I think it is prudent to avoid oxygen where possible. I think one should take reasonable steps to keep oxygen out from start to finish, but whether extraordinary efforts are required seems a bit dubious in my mind. I can't physically change that 500 gpm recirculation flow during filtration I spoke about in the previous post, but I can run my evaporators under vacuum to both lower the temp and pull out entrained air and dissolved oxygen. I can dose sufficient enzyme to minimze the reaction time. I can minimize and chill my run back flow from the hot fill fillers to minize heat accumulation. I can get the finished product cooled quickly once it is in the bottle. I can use RO in the cold process to remove half the water, then finish with a lower temp evaporator.

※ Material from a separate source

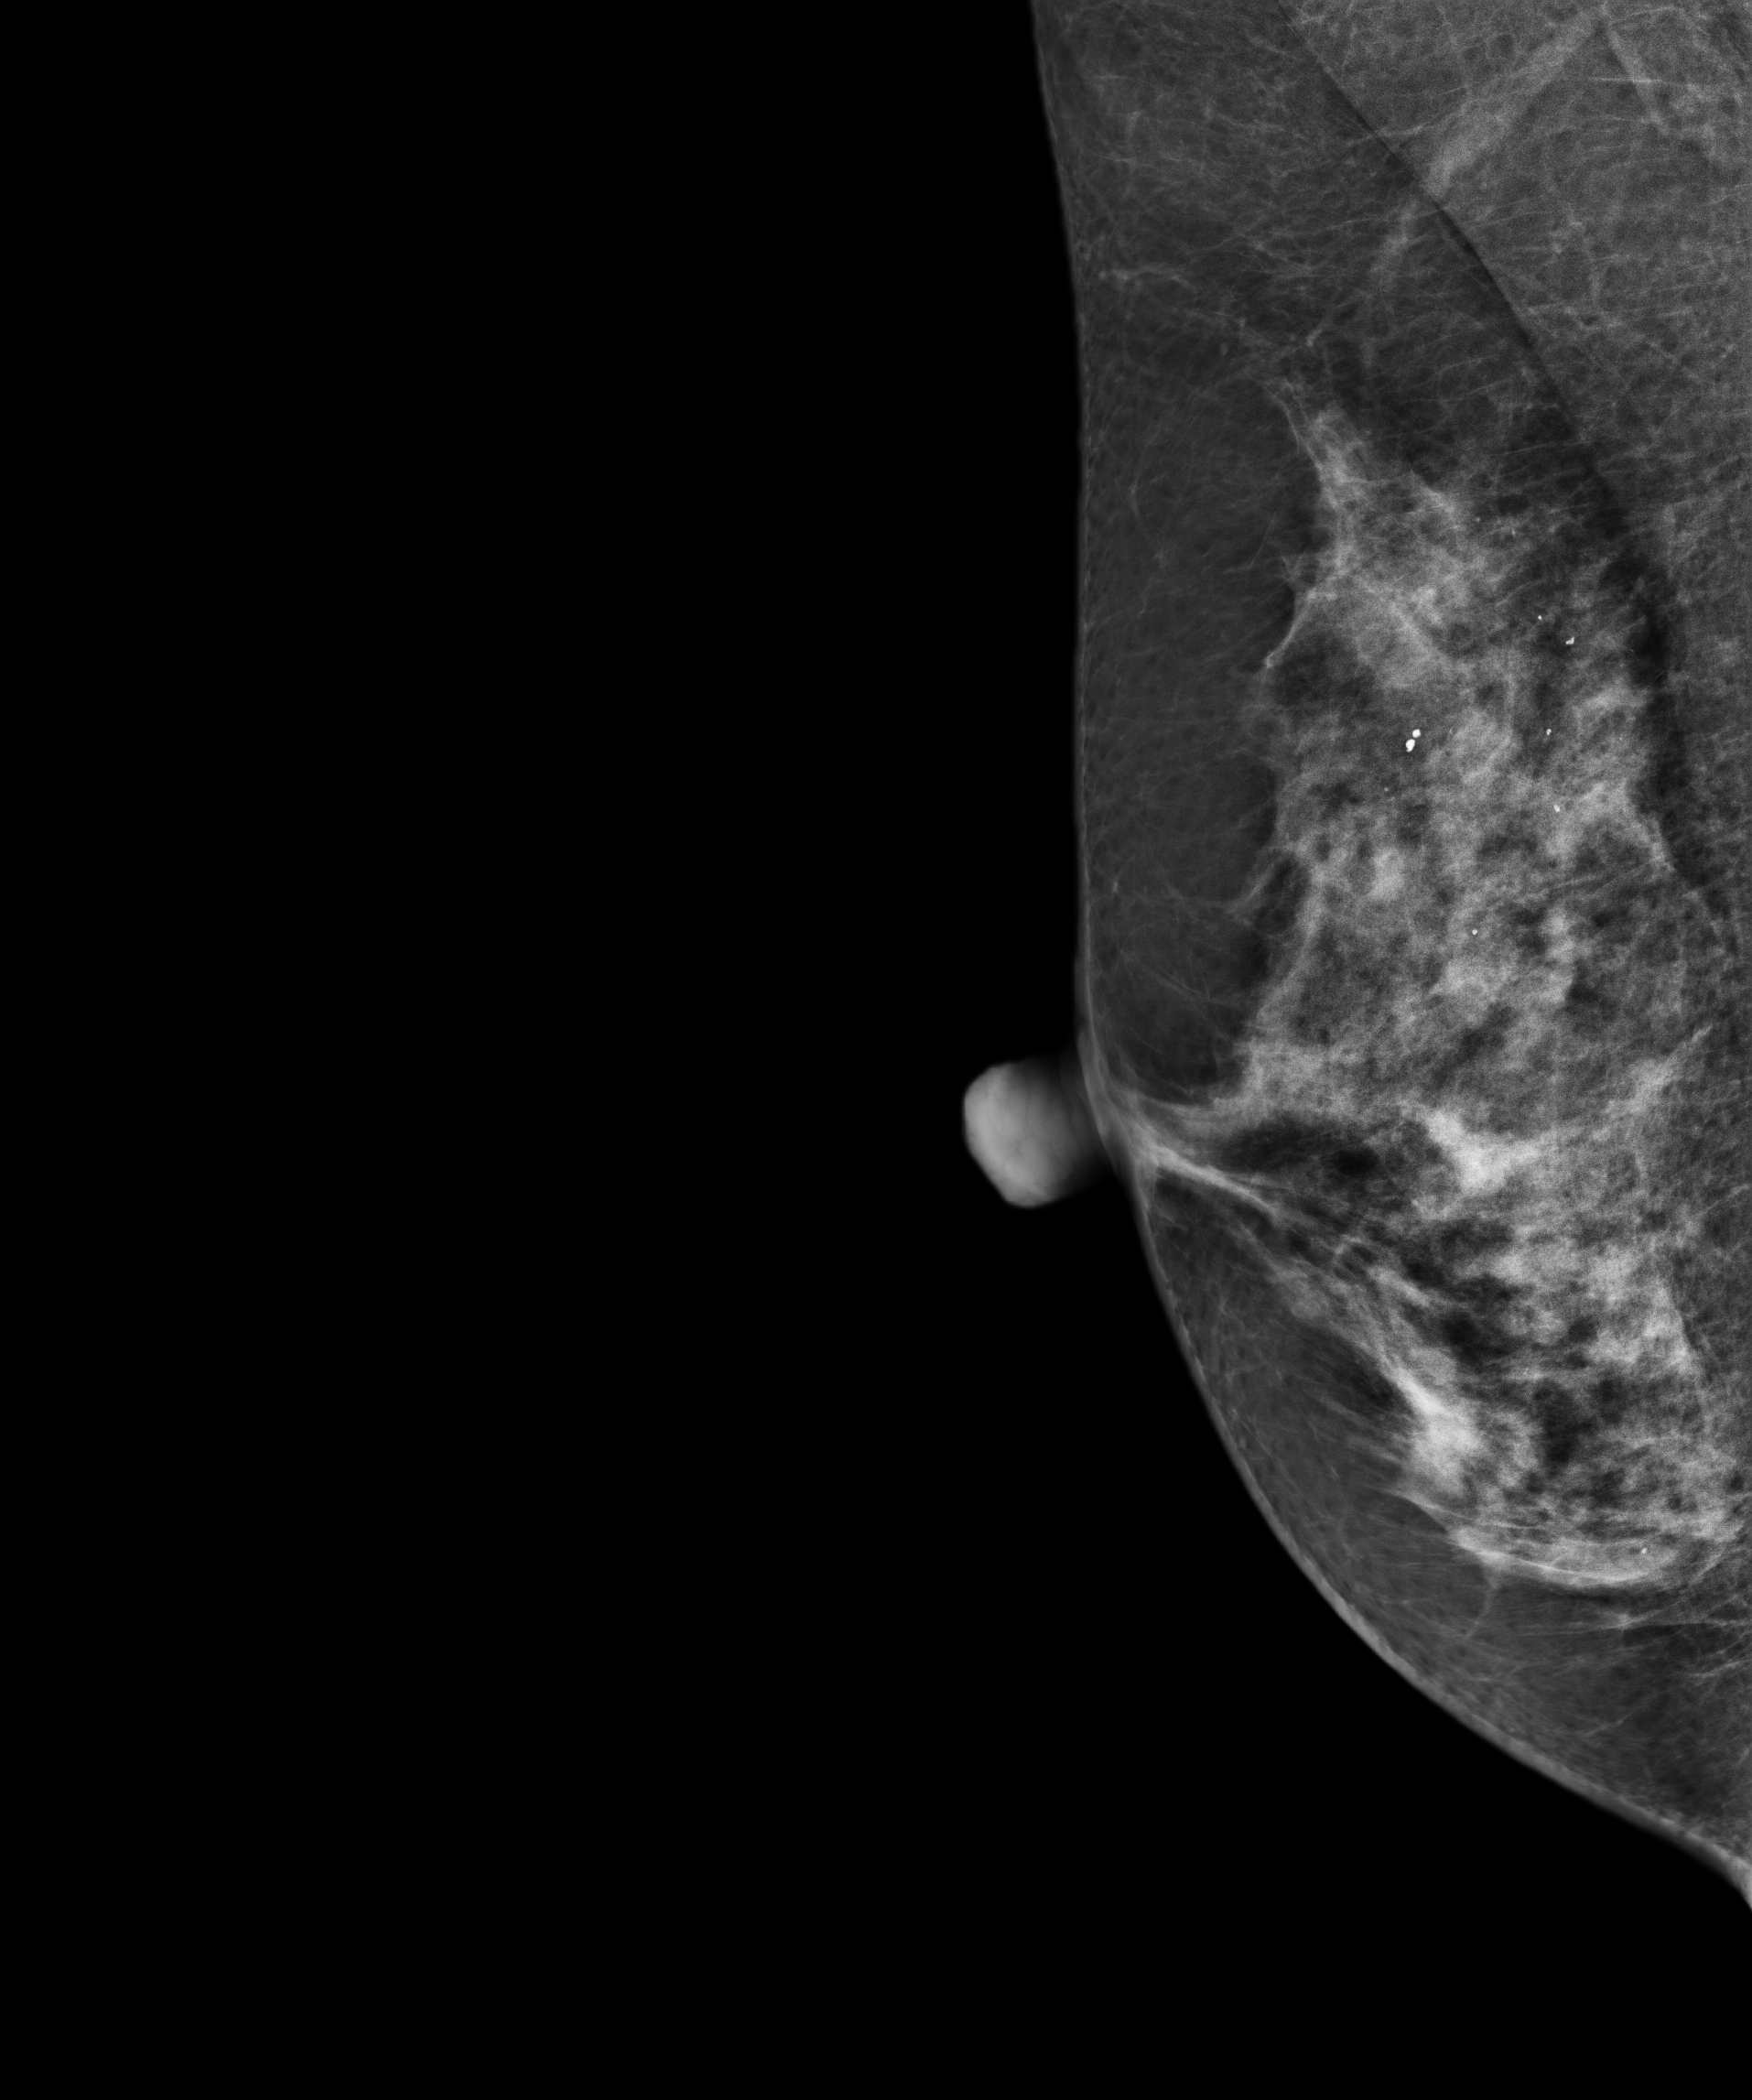
Annual screening mammography examination, system: Senographe Pristina.
Image type: full-field digital mammogram. Breast: right. Projection: MLO view.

I can dearate during the hot fill process.

The interesting slides to me in the AHA presentation are the ones that compare nitrogen vs active addition of oxygen. The control (no added oxygen or nitrogen) versus the nitrogen sparged samples showed little difference. The differences were much greater when oxygen was actively added. That slide more or less confirms what I know from my own work. If you intentionally aerate hot product, things change. We aerate wort after chilling, right?

 

I think the common thread (no pun intended) is lowering dissolved oxygen, whether it occurs on the hot side or cold side...and whether the techniques are worth the effort (above and beyond normal homebrewing O2 mitigation techniques).

 

Seems to be the case no matter what forum you post on (save your own, I imagine).

 

Looks awesome.

 

Wow. Gorgeous brew. Love the thread — so much food for thought — thx for posting.